瑤君似乎是注意到了姐妹臉上的表情不太好,有些奇怪的問她:“你怎麽了?”
袁芸在心裏告訴自己,現在這個場合不對,自己不能把嫉妒外露,可心裏的嫉妒之火卻是越燒越盛——她說到底也隻是個十幾歲的少女,根本藏不住心事,忍不住對自己姐妹抱怨了起來。
“你說的這些話,是不是故意罵我的?”袁芸紅著眼睛看瑤君:“我知道我上趕著給人當妾是很不要臉,可我喜歡太子!我為了太子,願意去和那些後院的女人爭!我知道你看不起我,我也知道自己出身低微,配不上太子,可我也不想這樣啊!”
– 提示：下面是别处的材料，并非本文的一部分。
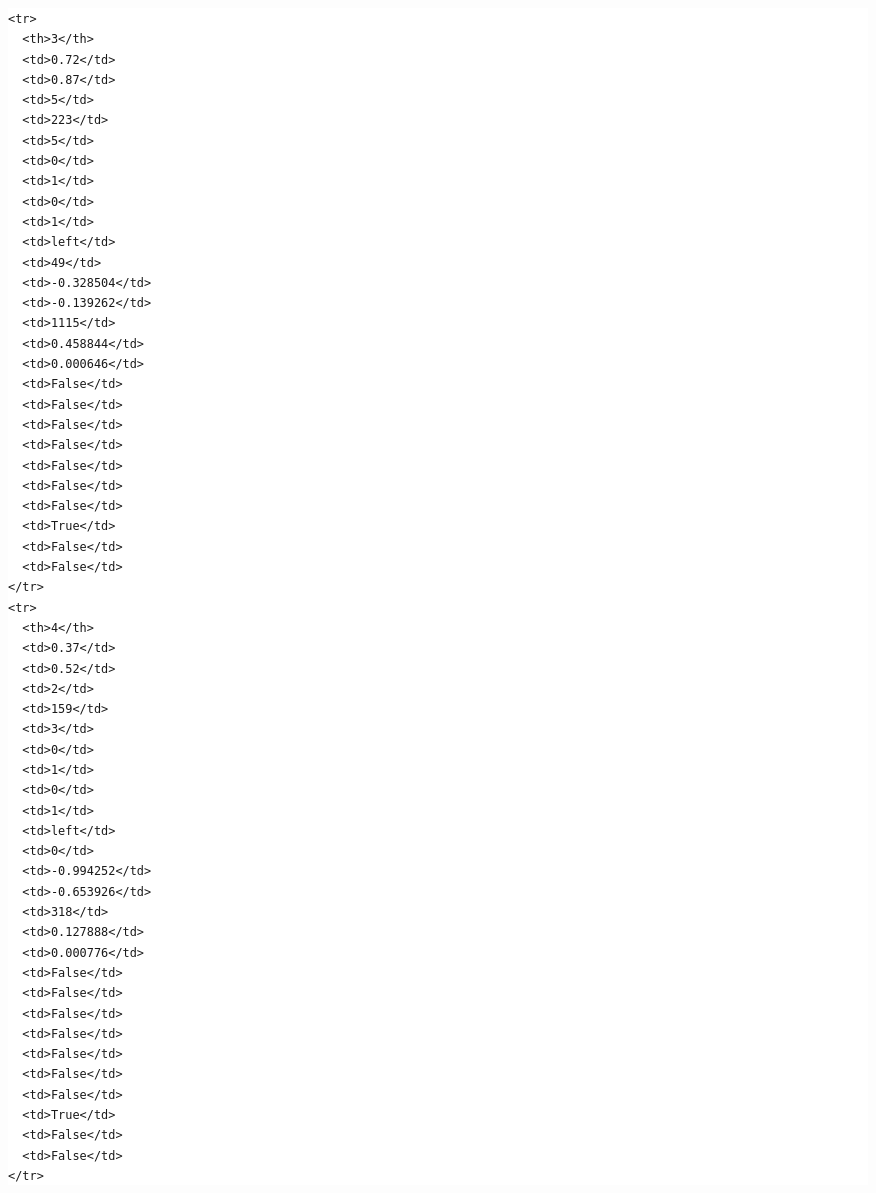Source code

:     <tr>
      <th>3</th>
      <td>0.72</td>
      <td>0.87</td>
      <td>5</td>
      <td>223</td>
      <td>5</td>
      <td>0</td>
      <td>1</td>
      <td>0</td>
      <td>1</td>
      <td>left</td>
      <td>49</td>
      <td>-0.328504</td>
      <td>-0.139262</td>
      <td>1115</td>
      <td>0.458844</td>
      <td>0.000646</td>
      <td>False</td>
      <td>False</td>
      <td>False</td>
      <td>False</td>
      <td>False</td>
      <td>False</td>
      <td>False</td>
      <td>True</td>
      <td>False</td>
      <td>False</td>
    </tr>
    <tr>
      <th>4</th>
      <td>0.37</td>
      <td>0.52</td>
      <td>2</td>
      <td>159</td>
      <td>3</td>
      <td>0</td>
      <td>1</td>
      <td>0</td>
      <td>1</td>
      <td>left</td>
      <td>0</td>
      <td>-0.994252</td>
      <td>-0.653926</td>
      <td>318</td>
      <td>0.127888</td>
      <td>0.000776</td>
      <td>False</td>
      <td>False</td>
      <td>False</td>
      <td>False</td>
      <td>False</td>
      <td>False</td>
      <td>False</td>
      <td>True</td>
      <td>False</td>
      <td>False</td>
    </tr>
  </tbody>
</table>
</div>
瑤君被姐妹說愣了,她咬了咬唇:“你,你要給太子當妾?”
袁芸的表情更悲憤了:“是啊!怎麽樣?你現在看到我這麽卑微的樣子,是不是覺得很可笑?”
女人的表情顯得十分悲憤和可憐,隨著她說話的語調越來越高,整個人也占了鏡頭的大部分空間。
岑眠在心裏皺了皺眉頭。
吳筱在搶她的戲。
按照劇本上麵的安排,這場戲女二號要表現出自己隱藏多年的卑微,而這種卑微之中還要隱藏一些自得,因為她已經親口被皇後允諾了,能嫁給太子當側妃,兩種情緒衝突之下,使得這個人的表現力變得極為激進。
而女主要表現的是對於姐妹選擇的包容,還有進行一些安撫,從情緒上來講確實沒有女二號的激烈,但這場戲的重點絕對不是女二號,而是思緒清醒也願意理解他人的女主。
岑眠看到吳筱眼裏一閃而過的得意,微微勾了勾唇,緩緩開口,用緩慢卻堅定的語調道:“袁芸,你怎麽會這麽想呢?”
在劇本裏,這句話隻是普普通通的過渡句,用來給演員一個轉折和反應的時間,然而到了岑眠嘴裏,卻仿佛變了一個味道。
她這句話說的慢,尾音微微上揚,帶著些許的困惑,語調非常緩慢卻很堅定,把鏡頭的注意力一下子就抓了過來。
女孩的眼睛發亮,明明模樣顯得極為稚嫩,和年輕說出來的話卻成熟的很,這種反差把她和女二號的激進一下子就區分開來了。
“我沒有看不起你,我如果看不起你的話,早在一開始就不會和你做朋友,你喜歡太子沒有錯,你想嫁給太子也沒有錯,”瑤君微微坐直了身子,終於顯露出了世家貴女的姿態:“我理解你的苦處,也明白你的追求,我是我,你是你,我們是不同的個體,出身好壞並不能決定一個人的高度,也不是一個人歧視另外一個人的理由。”
“我尊重你的選擇,即使我們的選擇是截然不同的,我也尊重你,”女孩把手輕輕搭在了友人的手上:“就像每個朝代永遠有優秀的文臣和武臣一樣,文定盛世,武能安邦,一個強大的國家絕不能隻靠文臣或隻靠武臣撐起來,你說對嗎?”
至此,鏡頭的聚焦點已經完全放在了岑眠身上,導演也一直喊著攝像機,要著重拍岑眠的眼睛。
瑤君目光亮閃閃地道:“隻要你堅定好自己的選擇,為自己的選擇負責,然後去過好自己的人生就好了。”
吳筱微微愣住,突然就接不上下半句台詞了。
“卡卡卡!”嶽導抹了把臉:“吳筱你是怎麽回事?是不是又忘詞了?算了,鏡頭挪開吧,你們休息五分鍾,待會兒從這直接接著拍。”
吳筱咬著嘴唇,目光憤憤地盯著岑眠,恨不得上去撕了她。
她完全沒有掩飾自己想壓戲的心思,而是明明白白地擺在了麵上,而現在也被明明白白地打了臉。
岑眠目光似笑非笑地回敬:“吳姐這是怎麽了?臉色好像不大好看,是不是有點累了?要不我跟導演說說讓你多休息一會兒?”